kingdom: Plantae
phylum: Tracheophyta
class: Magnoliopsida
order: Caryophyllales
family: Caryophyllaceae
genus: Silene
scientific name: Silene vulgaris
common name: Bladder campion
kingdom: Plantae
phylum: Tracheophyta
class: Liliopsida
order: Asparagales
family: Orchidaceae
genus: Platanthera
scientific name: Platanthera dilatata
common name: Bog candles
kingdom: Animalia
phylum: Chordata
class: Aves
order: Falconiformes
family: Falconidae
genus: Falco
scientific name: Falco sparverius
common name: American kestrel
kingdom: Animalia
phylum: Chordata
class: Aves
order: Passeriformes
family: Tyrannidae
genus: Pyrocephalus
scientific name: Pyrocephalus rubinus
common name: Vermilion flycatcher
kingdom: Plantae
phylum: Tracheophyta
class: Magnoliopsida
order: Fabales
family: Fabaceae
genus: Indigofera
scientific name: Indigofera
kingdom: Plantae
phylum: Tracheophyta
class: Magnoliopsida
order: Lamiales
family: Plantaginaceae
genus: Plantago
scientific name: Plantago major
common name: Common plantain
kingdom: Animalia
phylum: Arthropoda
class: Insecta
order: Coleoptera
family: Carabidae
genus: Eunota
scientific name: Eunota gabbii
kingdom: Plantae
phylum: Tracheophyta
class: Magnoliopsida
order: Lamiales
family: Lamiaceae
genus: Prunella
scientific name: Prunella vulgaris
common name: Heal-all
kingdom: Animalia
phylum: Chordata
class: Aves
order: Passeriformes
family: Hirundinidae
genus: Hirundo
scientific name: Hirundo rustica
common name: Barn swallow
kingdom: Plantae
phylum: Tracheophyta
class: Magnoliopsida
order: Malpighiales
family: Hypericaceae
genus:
------------------------------------------------------------------------
**Exercise brief**: Extract each line above that contains the string "scientific" and copy it in full.

**Correct result**:
scientific name: Silene vulgaris
scientific name: Platanthera dilatata
scientific name: Falco sparverius
scientific name: Pyrocephalus rubinus
scientific name: Indigofera
scientific name: Plantago major
scientific name: Eunota gabbii
scientific name: Prunella vulgaris
scientific name: Hirundo rustica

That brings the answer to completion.